Thursday, October 28, 2010

Info Thursday
Greek Vs. Egyptian

I recently had an argument with my sister about the pervasiveness of Greek Mythology in modern times versus Egyptian Mythology. I argued that more people knew the stories and gods of the Greeks, whereas the archaeology, history, and culture of the Egyptians was more common knowledge than their mythology. My sister insisted I have actual data. Though I still think that the overwhelming presence of media for Greek myths, such as Hercules and Xena the TV shows, Hercules the Disney film, the Percy Jackson series, O Brother Where Art Thou, Clash of the Titans, Jason and the Argonauts, and a myriad of other things, not to mention the the many stories indirectly inspired by Greek hero myths. And, yes, all of these things have inaccuracies to the actual myths but the point is that we know Greek monsters and creatures like Medusa and centaurs much more readily than we could recognize Egyptian counterparts. I can't even give any because I don't know any off the top of my head. Yes, Stargate and the Mummy movies have taught us the names of the Egyptian gods--Osiris, Isis, Anubis, Horus, Ra....crazy crocodile dude who weighs your heart to see if it's light as a feather. But can we recite any of the stories other than maybe the one where Isis brings Osiris back from the dead? Do we know any of their heroes or mythical creatures other than their gods? Did they even have any? I don't know.
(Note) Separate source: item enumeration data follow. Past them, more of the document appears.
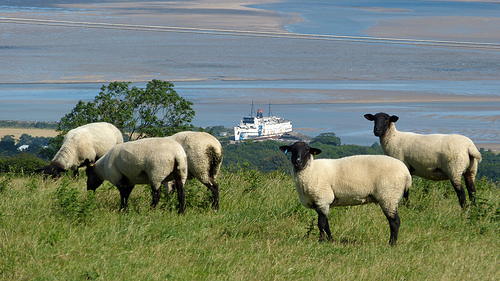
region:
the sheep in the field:
[31, 106, 489, 257]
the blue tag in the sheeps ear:
[278, 146, 289, 158]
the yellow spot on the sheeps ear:
[87, 158, 96, 168]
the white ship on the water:
[227, 93, 294, 141]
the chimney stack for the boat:
[255, 103, 261, 120]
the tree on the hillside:
[55, 72, 197, 125]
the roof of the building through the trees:
[13, 141, 48, 156]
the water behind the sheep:
[247, 6, 499, 96]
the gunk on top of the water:
[2, 1, 322, 78]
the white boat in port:
[233, 98, 298, 142]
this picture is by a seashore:
[11, 17, 477, 224]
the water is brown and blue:
[131, 5, 419, 147]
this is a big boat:
[224, 97, 352, 191]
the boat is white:
[218, 100, 309, 135]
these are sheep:
[50, 72, 444, 253]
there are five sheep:
[12, 99, 480, 260]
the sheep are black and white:
[272, 126, 436, 209]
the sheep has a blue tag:
[275, 142, 298, 152]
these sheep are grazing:
[80, 79, 251, 182]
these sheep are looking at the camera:
[283, 103, 425, 259]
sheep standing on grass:
[57, 83, 478, 274]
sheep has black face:
[367, 108, 398, 148]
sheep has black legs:
[281, 224, 405, 259]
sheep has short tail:
[375, 160, 412, 218]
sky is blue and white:
[262, 3, 410, 114]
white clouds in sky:
[257, 7, 498, 108]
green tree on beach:
[88, 87, 192, 154]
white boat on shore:
[221, 84, 296, 156]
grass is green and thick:
[50, 194, 168, 274]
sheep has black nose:
[282, 134, 310, 169]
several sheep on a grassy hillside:
[33, 78, 492, 257]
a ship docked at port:
[225, 92, 327, 142]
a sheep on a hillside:
[275, 135, 415, 245]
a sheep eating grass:
[25, 125, 80, 185]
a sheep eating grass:
[76, 135, 182, 210]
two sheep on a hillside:
[280, 108, 481, 248]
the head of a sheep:
[276, 136, 321, 171]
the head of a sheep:
[359, 106, 404, 141]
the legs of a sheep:
[305, 199, 409, 249]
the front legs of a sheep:
[308, 203, 333, 243]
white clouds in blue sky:
[22, 38, 89, 90]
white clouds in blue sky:
[74, 12, 121, 40]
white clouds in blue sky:
[312, 26, 350, 64]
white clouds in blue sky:
[240, 41, 295, 72]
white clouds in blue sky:
[348, 61, 433, 96]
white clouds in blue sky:
[238, 25, 286, 62]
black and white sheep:
[35, 112, 120, 180]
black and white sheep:
[104, 116, 215, 217]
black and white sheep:
[282, 143, 422, 231]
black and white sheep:
[345, 98, 496, 196]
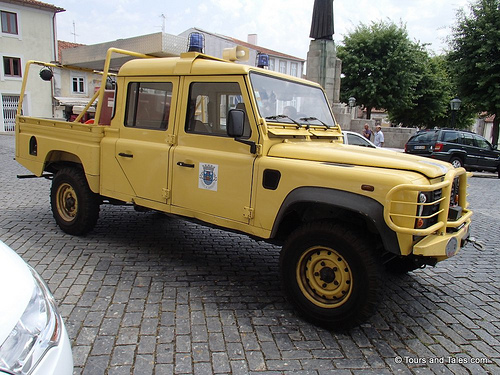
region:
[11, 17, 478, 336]
this is a truck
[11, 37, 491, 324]
a truck painted yellow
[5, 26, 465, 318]
a yellow colored truck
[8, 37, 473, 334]
a yellow painted truck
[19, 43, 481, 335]
a painted yellow truck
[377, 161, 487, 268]
the bumper guard is yellow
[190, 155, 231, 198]
a decal with a shield emblem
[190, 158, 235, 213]
a white square decal with an emblem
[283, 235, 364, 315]
the wheel is yellow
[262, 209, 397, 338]
the tire is black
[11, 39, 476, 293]
yellow truck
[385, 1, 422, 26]
white clouds in blue sky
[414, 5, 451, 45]
white clouds in blue sky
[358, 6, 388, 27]
white clouds in blue sky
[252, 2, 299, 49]
white clouds in blue sky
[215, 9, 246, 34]
white clouds in blue sky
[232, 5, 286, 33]
white clouds in blue sky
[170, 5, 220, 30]
white clouds in blue sky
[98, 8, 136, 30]
white clouds in blue sky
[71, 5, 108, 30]
white clouds in blue sky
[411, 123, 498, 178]
a green jeep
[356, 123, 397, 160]
people standing behind the jeep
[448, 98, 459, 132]
a light post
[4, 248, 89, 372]
a white car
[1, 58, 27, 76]
a window on the building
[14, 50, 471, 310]
a yellow truck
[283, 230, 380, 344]
a tire on the truck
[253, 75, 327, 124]
a windshield on the truck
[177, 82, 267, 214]
the door on the truck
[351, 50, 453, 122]
trees behind the lights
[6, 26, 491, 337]
a yellow vehicle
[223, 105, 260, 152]
a side mirror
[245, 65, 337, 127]
a windshield of the vehicle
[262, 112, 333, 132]
wipers of the vehicle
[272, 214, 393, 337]
front wheel of the vehicle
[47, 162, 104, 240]
a rear wheel of the vehicle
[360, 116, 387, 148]
people in the background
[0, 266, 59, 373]
head light of the car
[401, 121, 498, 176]
a black vehicle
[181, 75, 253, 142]
a window of the vehicle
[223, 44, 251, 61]
Speaker system on top of yellow truck.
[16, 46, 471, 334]
Yellow truck is parked.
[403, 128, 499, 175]
Black SUV parked behind yellow truck.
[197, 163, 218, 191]
White logo on yellow truck door.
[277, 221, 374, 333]
Front wheel on yellow truck.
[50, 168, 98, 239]
Back wheel on yellow truck.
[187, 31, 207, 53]
Left blue light on top of yellow truck.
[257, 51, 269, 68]
Right blue light on top of yellow truck.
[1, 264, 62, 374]
Headlight of white car.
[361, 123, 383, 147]
Two people standing in the background.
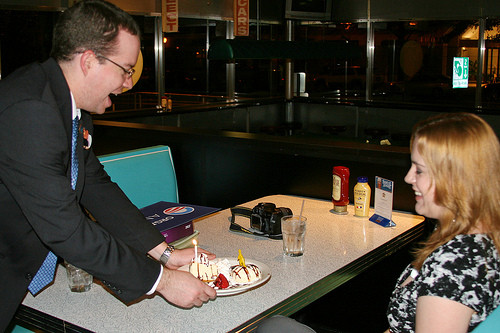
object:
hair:
[412, 112, 500, 271]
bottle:
[354, 176, 372, 217]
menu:
[369, 176, 396, 228]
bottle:
[329, 166, 350, 216]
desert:
[180, 251, 254, 287]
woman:
[389, 112, 500, 333]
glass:
[281, 215, 308, 257]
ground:
[183, 148, 317, 191]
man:
[0, 0, 216, 333]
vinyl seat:
[97, 144, 182, 201]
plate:
[177, 257, 272, 296]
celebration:
[1, 0, 500, 333]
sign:
[452, 57, 469, 88]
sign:
[235, 0, 250, 36]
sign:
[162, 2, 178, 33]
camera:
[229, 202, 293, 239]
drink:
[281, 215, 308, 258]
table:
[18, 194, 428, 333]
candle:
[231, 245, 246, 269]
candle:
[192, 238, 197, 261]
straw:
[299, 200, 304, 220]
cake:
[178, 256, 270, 296]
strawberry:
[214, 273, 229, 288]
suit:
[0, 57, 166, 332]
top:
[387, 232, 500, 332]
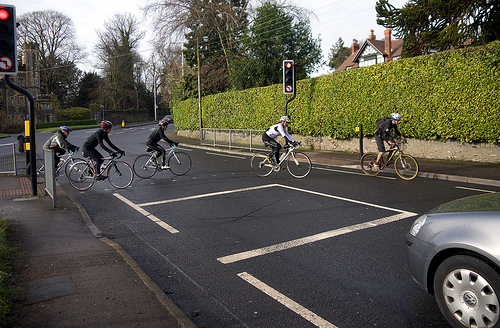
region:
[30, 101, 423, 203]
cyclists are crossing the street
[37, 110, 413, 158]
the cyclists are wearing helmets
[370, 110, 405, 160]
a man has a backpack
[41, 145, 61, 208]
fencing is along the road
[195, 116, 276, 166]
railing is on the sidewalk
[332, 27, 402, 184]
a house is behind the bushes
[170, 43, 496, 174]
a green hedge borders the sidewalk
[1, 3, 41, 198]
the signal light is red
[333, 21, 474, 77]
the house has chimneys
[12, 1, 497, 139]
tall trees are in the background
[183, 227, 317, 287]
broad white lines in street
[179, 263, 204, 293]
faint white lines in the street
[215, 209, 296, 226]
black asphalt on the street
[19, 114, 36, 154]
yellow object on side walk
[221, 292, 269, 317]
tiny white spots on street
The reason I don't know is the reason I believe the majority of people don't know--they didn't teach it in school. They taught us the Greek Mythology and Egyptian Archaeology. Not the other way around. I don't know why, but I have my theories. For the purposes of my argument, however, I just needed numbers so I started with research but was unable to find any relevant studies (in my opinion because it's obvious!). Then I suggested a Facebook poll but I knew that it wouldn't be a significant data set so I asked my sister if that would count. She said yes.

It seems she changed her mind. Thank you to all my friends who voted, though.

Okay, I'll be fair on my sister, mostly she just decided she found a better way to check this theory with a much larger data-set. I'm just annoyed I didn't think of it first.

So she googled Greek Mythology and got over 3,000,000,000 hits. Then she googled Egyptian Mythology and only got over 700,000 hits. Even with the Google margin of error (i.e. llamas labeled "Greek mythology") this is certainly enough significant data for my sister and enough for me (possibly even if it hadn't proved me right).